Que violência nos devolve o olhar de um retrato anónimo? E que desconforto provocou atrás da câmara, na duração do registo? O que há numa cara que se vira para o retrato? Que outro olhar, que voz de comando, lhe conduz as feições, a disposição do corpo?
O sociólogo Erving Goffman dir-nos-ia: são as convenções sociais que, a cada encontro, ou interação, nos submetem a expressão e aparência do rosto a uma certa compostura. Para além da vontade, haverá algo que nos organiza a experiência: não aparecemos no vazio.

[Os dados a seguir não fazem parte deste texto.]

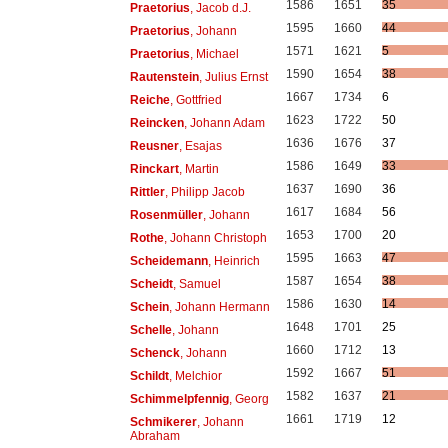
1586
1651
35
Praetorius
, Jacob d.J.
1595
1660
44
Praetorius
, Johann
1571
1621
5
Praetorius
, Michael
1590
1654
38
Rautenstein
, Julius Ernst
1667
1734
6
Reiche
, Gottfried
1623
1722
50
Reincken
, Johann Adam
1636
1676
37
Reusner
, Esajas
1586
1649
33
Rinckart
, Martin
1637
1690
36
Rittler
, Philipp Jacob
1617
1684
56
Rosenmüller
, Johann
1653
1700
20
Rothe
, Johann Christoph
1595
1663
47
Scheidemann
, Heinrich
1587
1654
38
Scheidt
, Samuel
1586
1630
14
Schein
, Johann Hermann
1648
1701
25
Schelle
, Johann
1660
1712
13
Schenck
, Johann
1592
1667
51
Schildt
, Melchior
1582
1637
21
Schimmelpfennig
, Georg
1661
1719
12
Schmikerer
, Johann
Abraham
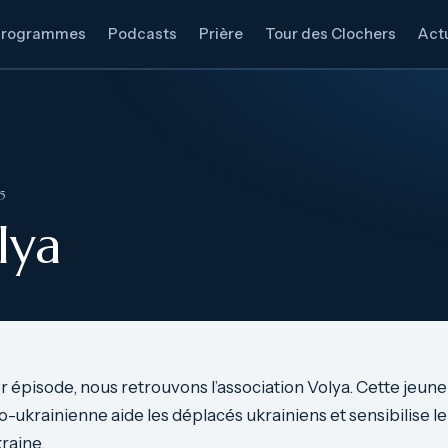
Programmes
Podcasts
Prière
Tour des Clochers
Actu
5
lya
r épisode, nous retrouvons l’association Volya. Cette jeune
-ukrainienne aide les déplacés ukrainiens et sensibilise le 
kraine.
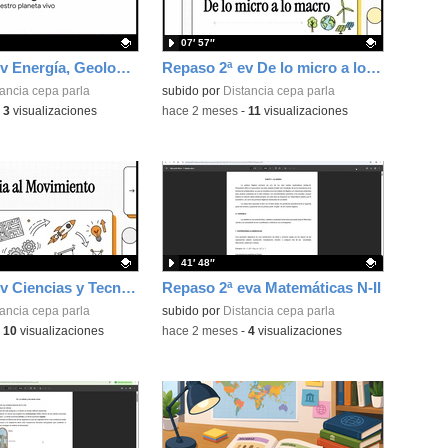
07′ 57″
Repaso 3ª ev Energía, Geología, Programación y Digitalización
Repaso 2ª ev De lo micro a lo macro...Célula, Cuerpo humano y Ecología
ativo.
ancia cepa parla
Contenido educativo.
subido por
Distancia cepa parla
-
3
visualizaciones
-
hace 2 meses
-
11
visualizaciones
41′ 48″
Repaso 1ª ev Ciencias y Tecnología ESO nivel1
Repaso 2ª eva Matemáticas N-II
ativo.
ancia cepa parla
Contenido educativo.
subido por
Distancia cepa parla
-
10
visualizaciones
-
hace 2 meses
-
4
visualizaciones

Em Pérola sem rapariga, os tais largos minutos mudos são, pois, o tempo de uma desfaçatez em que se esborrata a pintura. Recusa-se, primeiro, num frémito, a fixação do rosto, e logo se reencenam as obras-primas do costume: Meisje met de parel2, Vermeer; Les demoiselles d’Avignon, Picasso; Las meninas, Velásquez. Os nomes que lembramos são os deles, delas nada sabemos, ficaram-nos os títulos. Talvez por isso, imagino, Filipa e Sara desmancham a pose. Dizem-lhes para não mostrarem os dentes, e elas riem muito. Virá a libertação de um riso nu, despudorado? Urge, afinal, esconjurar o gesto venatório de quem mira, e entreabrir intervalos na ordem dos dias.
De Pérola sem rapariga ecoa uma gargalhada gutural – psicanalítica, até. Grita-se fundo, “Pai!”, e acode uma comoção operática, num espantoso cenário de Neusa Trovoada, com intervenção plástica de Kiluanji Kia Henda e Xullaji na arte sónica.

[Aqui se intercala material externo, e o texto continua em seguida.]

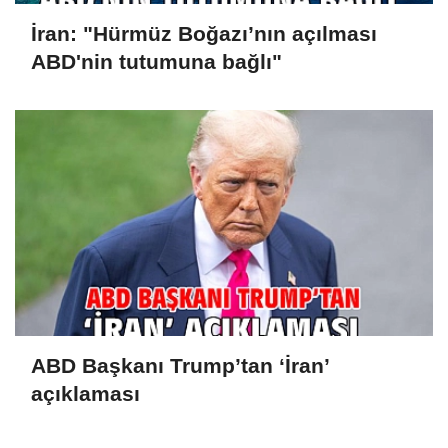
İran: "Hürmüz Boğazı’nın açılması
ABD'nin tutumuna bağlı"
ABD Başkanı Trump’tan ‘İran’
açıklaması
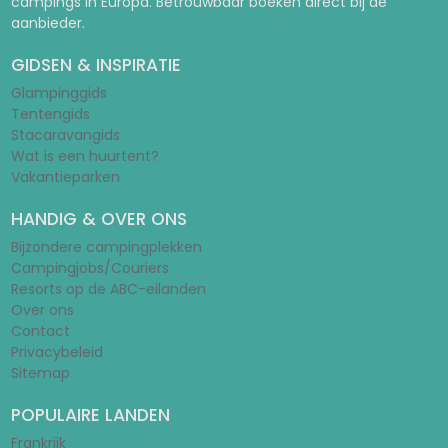
campings in Europa. Betrouwbaar boeken direct bij de
aanbieder.
GIDSEN & INSPIRATIE
Glampinggids
Tentengids
Stacaravangids
Wat is een huurtent?
Vakantieparken
HANDIG & OVER ONS
Bijzondere campingplekken
Campingjobs/Couriers
Resorts op de ABC-eilanden
Over ons
Contact
Privacybeleid
Sitemap
POPULAIRE LANDEN
Frankrijk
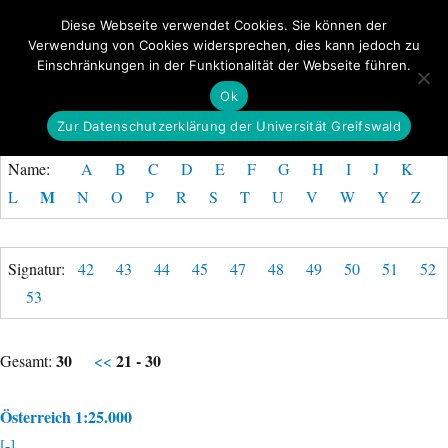
Diese Webseite verwendet Cookies. Sie können der
Verwendung von Cookies widersprechen, dies kann jedoch zu
GeoGREIF
Einschränkungen in der Funktionalität der Webseite führen.
MENÜ
Ok
Zur Datenschutzerklärung der Universität Greifswald
Name:
A
B
C
D
E
F
G
H
I
J
K
M
L
N
O
P
R
S
T
U
V
W
Y
Z
Signatur:
42
43
44
45
47
48
49
50
51
52
53
30
21 - 30
Gesamt:
<<
Österreich 1:25.000
[-]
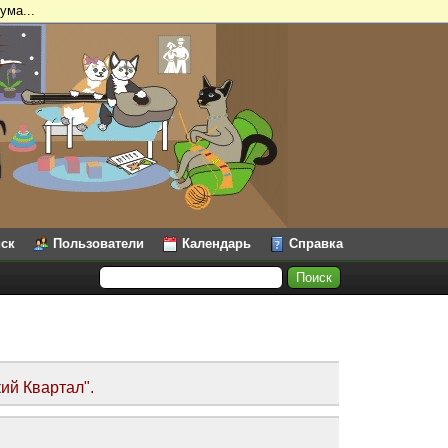
ума...
ск
Пользователи
Календарь
Справка
ий Квартал".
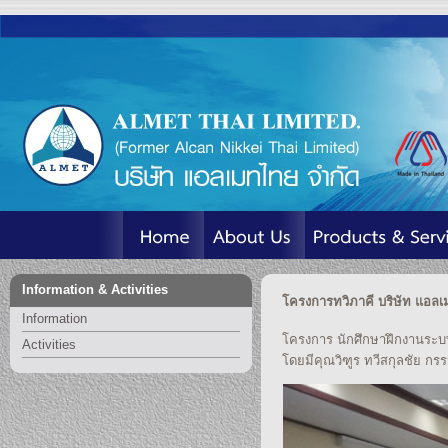
Information & Activities
โครงการทวิภาคี บริษัท แอลเ
Information
โครงการ นักศึกษาฝึกงานระบบท
Activities
โดยมีคุณวิฑูร ทวีสกุลชัย กรร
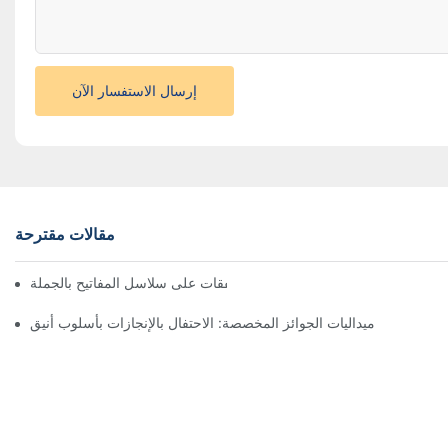
إرسال الاستفسار الآن
مقالات مقترحة
فتح التوفير: اكتشف أفضل الصفقات على سلاسل المفاتيح بالجملة
ميداليات الجوائز المخصصة: الاحتفال بالإنجازات بأسلوب أنيق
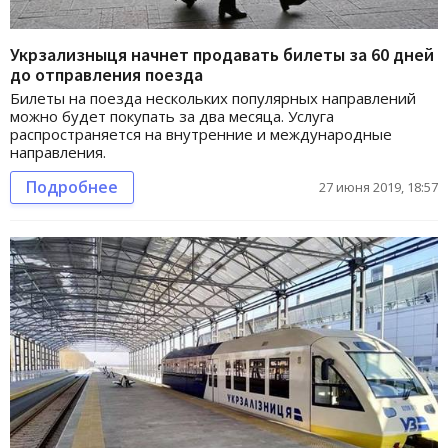
Укрзализныця начнет продавать билеты за 60 дней
до отправления поезда
Билеты на поезда нескольких популярных направлений
можно будет покупать за два месяца. Услуга
распространяется на внутренние и международные
направления.
Подробнее
27 июня 2019, 18:57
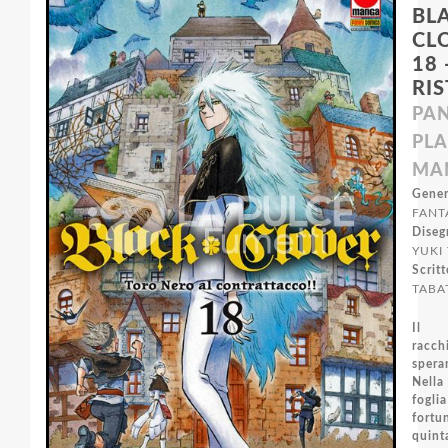
BL
CL
18 
RI
PAN
PL
MA
Gener
FANT
Diseg
YUKI
Scritt
TABA
Il 
racch
spera
Nel
fogli
fort
qu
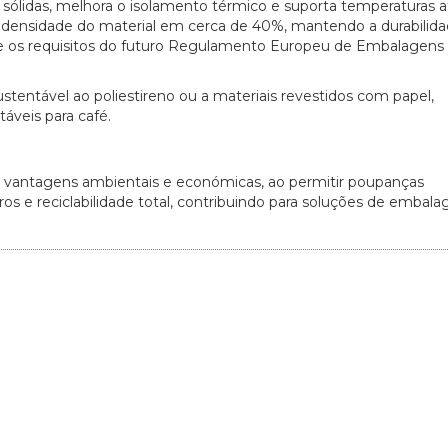
sólidas, melhora o isolamento térmico e suporta temperaturas a
a densidade do material em cerca de 40%, mantendo a durabilid
te os requisitos do futuro Regulamento Europeu de Embalagen
20/07/2026
27/07/2026
tentável ao poliestireno ou a materiais revestidos com papel,
táveis para café.
 vantagens ambientais e económicas, ao permitir poupanças
tros e reciclabilidade total, contribuindo para soluções de embal
.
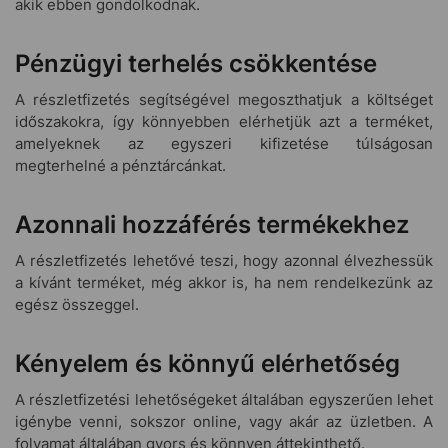
akik ebben gondolkodnak.
Pénzügyi terhelés csökkentése
A részletfizetés segítségével megoszthatjuk a költséget
időszakokra, így könnyebben elérhetjük azt a terméket,
amelyeknek az egyszeri kifizetése túlságosan
megterhelné a pénztárcánkat.
Azonnali hozzáférés termékekhez
A részletfizetés lehetővé teszi, hogy azonnal élvezhessük
a kívánt terméket, még akkor is, ha nem rendelkezünk az
egész összeggel.
Kényelem és könnyű elérhetőség
A részletfizetési lehetőségeket általában egyszerűen lehet
igénybe venni, sokszor online, vagy akár az üzletben. A
folyamat általában gyors és könnyen áttekinthető.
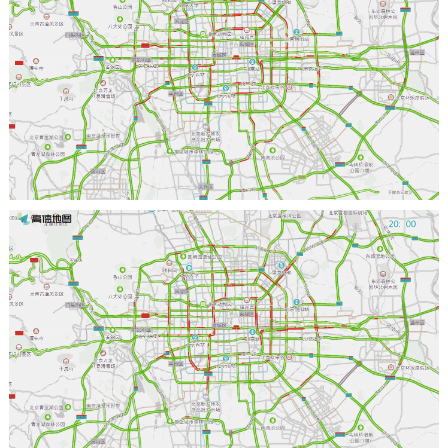
走进北京
北京概况
十六区概览
人文北京
绿色北京
图说北京
视频北京
多语种
ENGLISH
한국어
日本語
DEUTSCH
FRANÇAIS
РУССКИЙ ЯЗЫК
ESPAÑOL
العربية
PORTUGUÊS
ITALIANO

Juntas, Djaimilia, Zia, Filipa, Sara, como Robin, Gisela e Bebé, têm nomes, sabem que há poder em ser vista, se dar a ver, olhar de volta. E que a reciprocidade do olhar implica um caminho de dois ou mais sentidos, em afetação mútua – para que o desconforto tenha, também, o seu lugar.
Pérola sem rapariga volta à cena de 24 a 26 de maio de 2024, no Centro Cultural de Belém, integrada nas comemorações dos 50 anos do 25 de abril.
- 1. Este poema está na origem de Voyage of the Sable Venus and Other Poems (Knopf, 2015), livro de estreia de Robin Coste Lewis, vencedor do National Book Award. Veja-se, por exemplo, a crítica de Dan Chiasson, “Voyage of the Sable Venus and Other Poems” | The New Yorker, 12 outubro, 2015.
- 2. Vulgarmente traduzido do neerlandês como “Rapariga com brinco de pérola”, o que se presume estar na origem do título do espetáculo.